06.02.2020, von Schweizerisches Konsumentenforum

Das Geschäft mit der Scham

So vielseitig Konsumentinnen und Konsumenten sind, so vielseitig sind auch die Fälle und Probleme, die die Ombudsstelle e-Commerce täglich erreichen. Von A wie Antidepressiva bis Z wie Zahnersatz gibt es beinahe nichts, was nicht schon für Ärger gesorgt hätte. 

Horsepower – das Geschäft mit der Scham

Das Potenzmittel “Horsepower“ (dt. Pferdestärke) von Aliaz Cooperation, welches ausschliesslich online vertrieben wird, verspricht der Männerwelt Fabelhaftes: Es soll nicht nur die Potenz des Mannes steigern, sondern auch den Schweif… pardon… den Penis um 4 bis 8 cm vergrössern. Auf der Webseite bietet die Firma eine Gratis-Probe inkl. Lieferung an. Kurze Zeit später folgt automatisch, ohne dass es für die Konsumenten ersichtlich gewesen wäre, eine kostenpflichtige Lieferung. Wenn sich die Männer weigern zu bezahlen, werden sie mit einer Betreibungsandrohung eingeschüchtert. Die Männer geraten dabei in die Zwickmühle: Sollen sie sich juristisch wehren und damit weitere Leute miteinbeziehen in ihr Potenzproblem? Oder schweigen und zahlen?

Marketingtechnisch ein Traum für die Aliaz Cooperation: Der Kunde fühlt sich zuerst leistungstechnisch vom Pferd angesprochen und kommt sich anschliessend wie ein Esel vor. Darum muss davon ausgegangen werden, dass sich beim Konsumentenforum nur die Spitze des Eisbergs meldet und viele Männer aus Schamgefühl die ungerechtfertigten Rechnungen bezahlen. Dass das Recht, trotz Betreibungsandrohung, nicht auf Seite der Aliaz Cooperation ist, beweist die Tatsache, dass die Firma bei jedem Fall, den die kf-Rechtsberater vorlegen, klein beigibt und die Rechnungen kommentarlos storniert.

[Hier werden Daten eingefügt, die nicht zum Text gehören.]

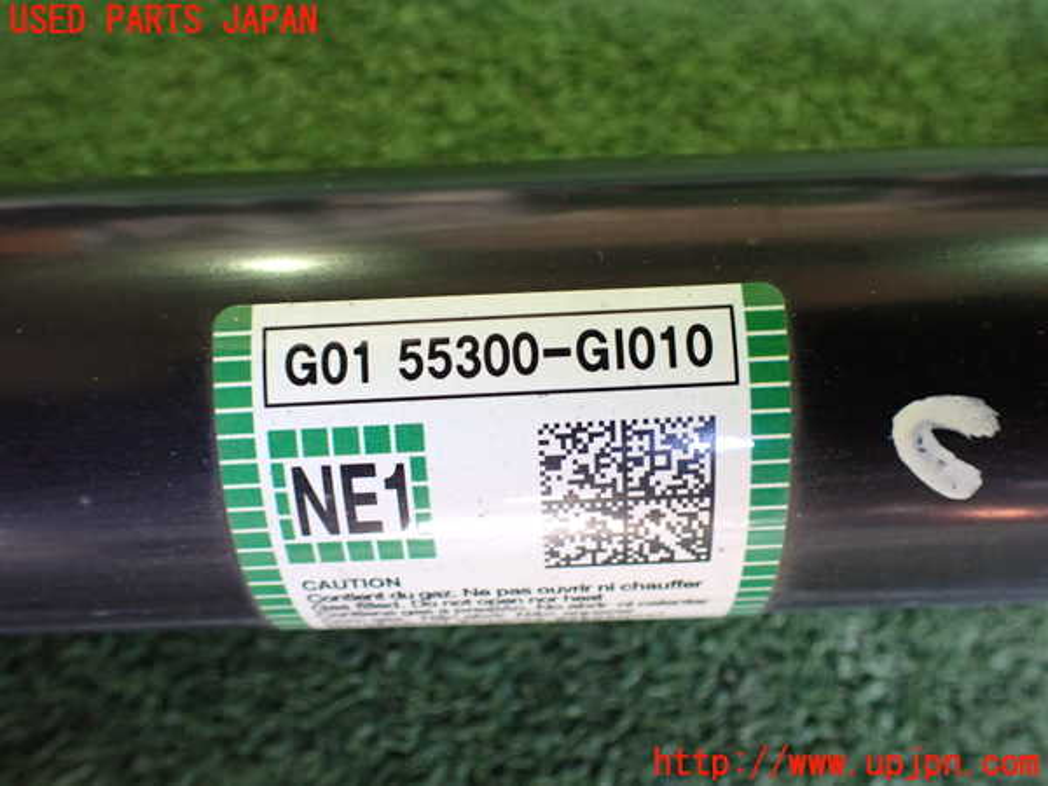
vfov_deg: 46.8
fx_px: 908
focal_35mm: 30
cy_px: 393
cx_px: 524
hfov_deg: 60.0
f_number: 2.3
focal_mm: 5.4
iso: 800
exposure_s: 1/60
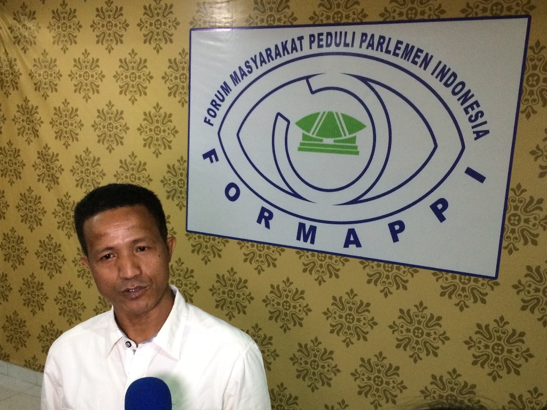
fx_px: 458
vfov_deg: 48.2
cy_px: 205
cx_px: 274
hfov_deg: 61.7
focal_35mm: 29
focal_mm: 4.15
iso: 250
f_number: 2.2
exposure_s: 1/33
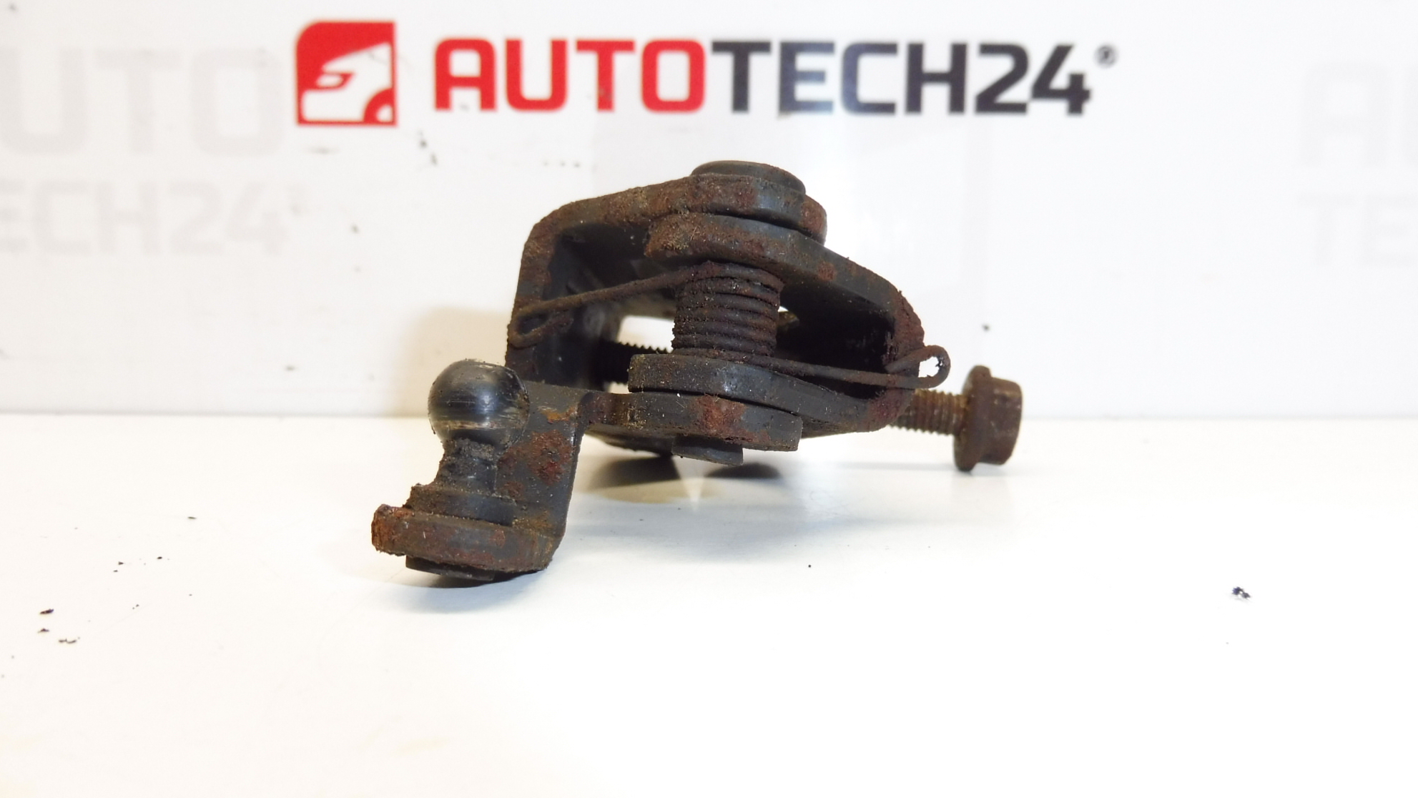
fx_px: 1015
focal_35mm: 27
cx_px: 700
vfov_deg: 42.8
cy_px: 447
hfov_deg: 69.9
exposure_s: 1/60
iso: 200
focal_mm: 4.3
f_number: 3.5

Schwer zu verstehen aus Konsumentensicht

Die Rechtsberatung des Konsumentenforums informiert das SECO (Staatssekretariat für Wirtschaft) regelmässig über Firmen mit illegalen Tendenzen, sprich über solche, bei denen eine Häufung von Fällen auftritt und man davon ausgehen kann, dass es sich um betrügerische Machenschaften handelt. Bis das SECO aber eingreifen kann, vergehen aber häufig Jahre. Man denke an die Plattform viagogo, die jahrelang in der Schweiz schalten und walten konnte, wie es ihr beliebte und es offensichtlich war, dass jährlich tausende Konsumenten schweiz- und europaweit betrogen wurden. Diese juristische Behäbigkeit machen sich viele Betrüger, Schweizer wie Ausländer, zu Nutze.  Wer im EU-Raum als Online-Betrüger am Pranger steht, kann es immer noch in der Schweiz probieren und dort fast zwei bis drei Jahre weiter betrügen. Wenn man dann noch auf einen kleinen Teil aller Reklamationen eingeht, wie es bei viagogo der Fall war, entsteht zudem fälschlicherweise der Eindruck, die Firma sei lediglich überfordert, aber bemühe sich um eine Lösung.